Over the last weeks, citizens of Austin, Texas, have been plagued by bombings. Five, to be exact, which killed two and injured five more. A sixth bomb was found before it was detonated.
The bomber was using false packages to target and attack members of the Austin community.
But it goes a little deeper than that. The two killed — Anthony House and Draylen Mason — were African American men who were part of families that have long and deep roots in black, religious and civil rights groups in Austin.
It may seem like just a coincidence, but for House and Mason, the bombs that killed them were hand delivered in packages to their home, most presumably by the bomber himself.
Another hand delivered packaged seriously injured a 75-year-old woman who is still in critical condition after the attack.
After these first three bombings, tactics were changed to utilizing trip wires and trying to send packages through FedEx. Police were able to connect the later bombings with the earlier package bombings.
On Wednesday morning, police located who they suspect was the bomber, but he detonated a bomb in his car before capture. This writer is not using the suspect’s name because they believe that criminals who do this are trying to go down in infamy.
And so far there has been radio silence from the nation’s capital. A terrorist was on the loose in Austin, but statements weren’t made, and there was no call to arms. Upon writing this editorial, the Trump administration had still not spoken about this tragedy in Texas.

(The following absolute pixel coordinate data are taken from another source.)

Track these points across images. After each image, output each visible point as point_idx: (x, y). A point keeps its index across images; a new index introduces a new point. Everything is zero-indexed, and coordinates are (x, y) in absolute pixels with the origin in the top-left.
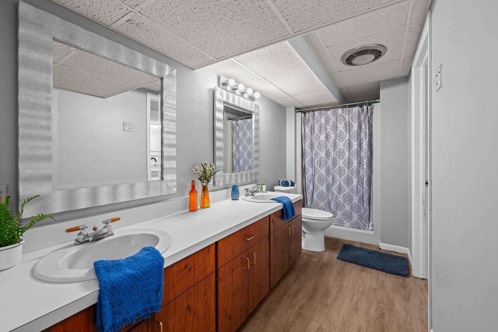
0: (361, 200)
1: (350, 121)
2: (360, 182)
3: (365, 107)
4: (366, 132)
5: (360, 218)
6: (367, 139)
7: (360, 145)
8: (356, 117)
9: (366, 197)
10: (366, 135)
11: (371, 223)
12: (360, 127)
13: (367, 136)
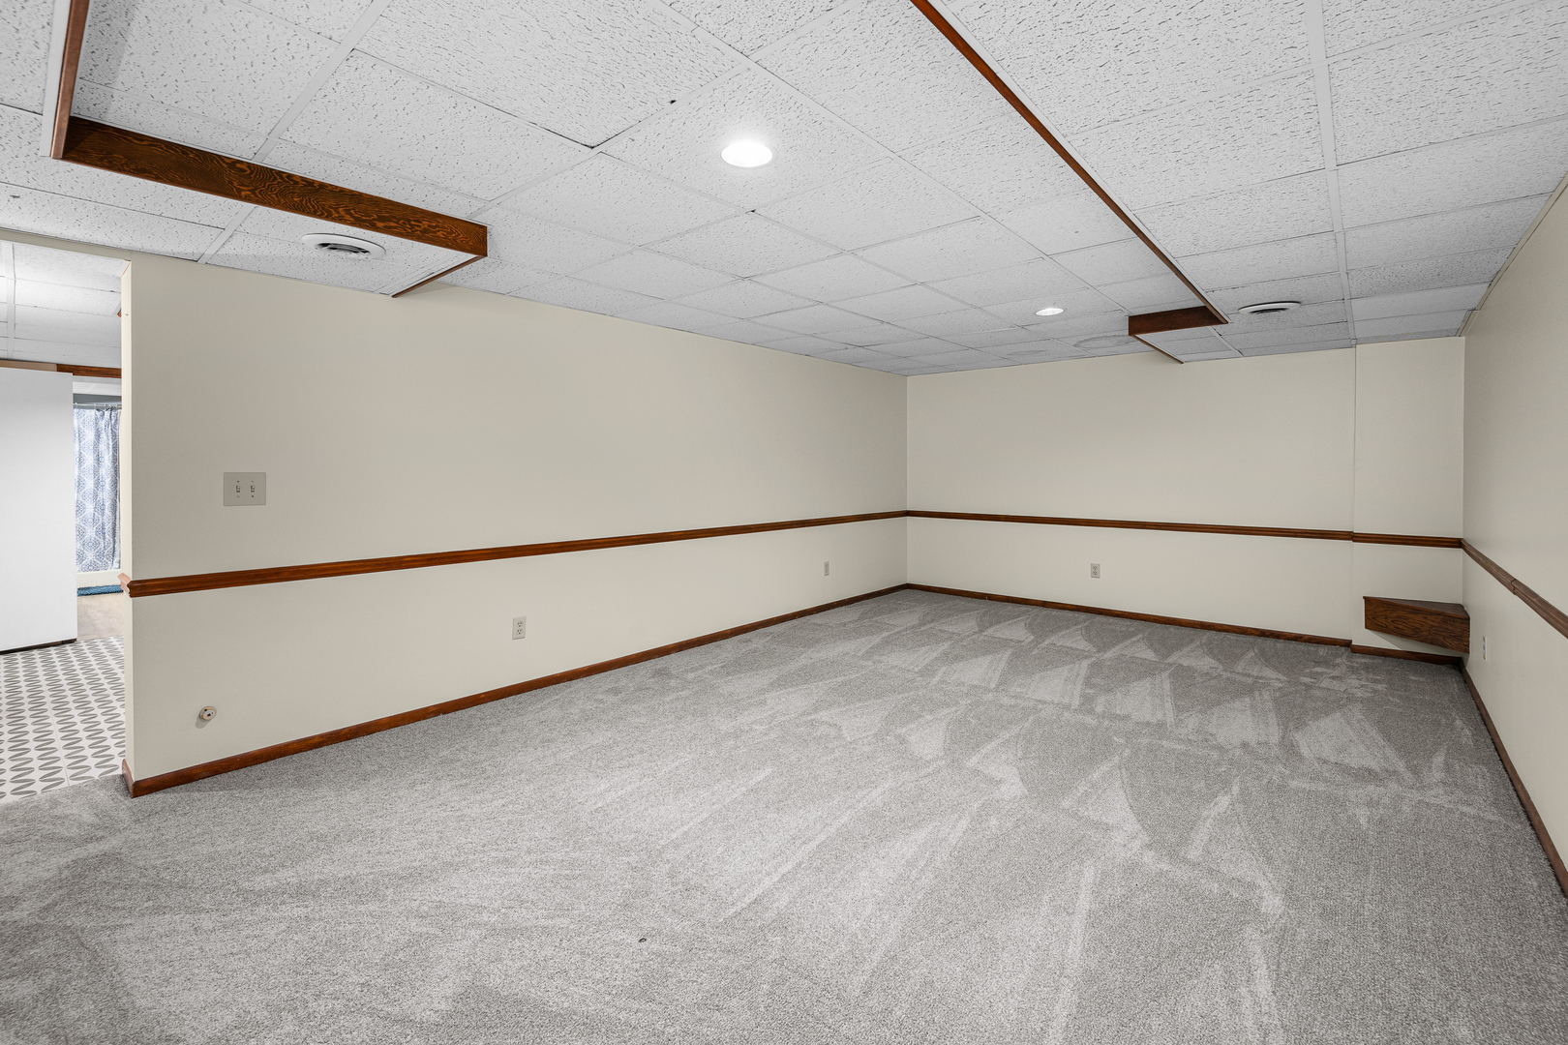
0: (101, 531)
1: (81, 426)
2: (99, 507)
3: (107, 413)
4: (108, 444)
5: (100, 555)
6: (111, 453)
7: (98, 460)
8: (91, 423)
9: (108, 527)
10: (108, 447)
11: (116, 559)
12: (98, 436)
13: (111, 449)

But the Austin bombings feel like more and more piling on to how unsafe it feels currently.
Every day in this country, it feels a little less safe. School shootings and others jockey back and forth in the news, pushing each other out of the limelight. And now this.
When will enough be enough? Maybe this level of violence has always occurred in this country but we’re just becoming aware of it. But we’re tired. There needs to be an end to this senseless violence.
There must be a way to combat this. In response to the walkouts of last week, some decided to start #WalkUpNotOut. In theory that seems fine, but once you start discussing it, it falls apart.
Imagine you’re a high school student who is bullied and doesn’t have many friends. And all of sudden everyone is being nice to you and sitting with you at lunch. All because they don’t want you to become a school shooter, because they’re afraid of what you could do.
There’s this idea that others are responsible for the actions of individuals. Forcing vulnerable people to have to confront those who could be dangerous is not the right step.
And so far there hasn’t been one that doesn’t do that or challenge the mentally ill — which, by the way, covers more than those deemed “crazy.”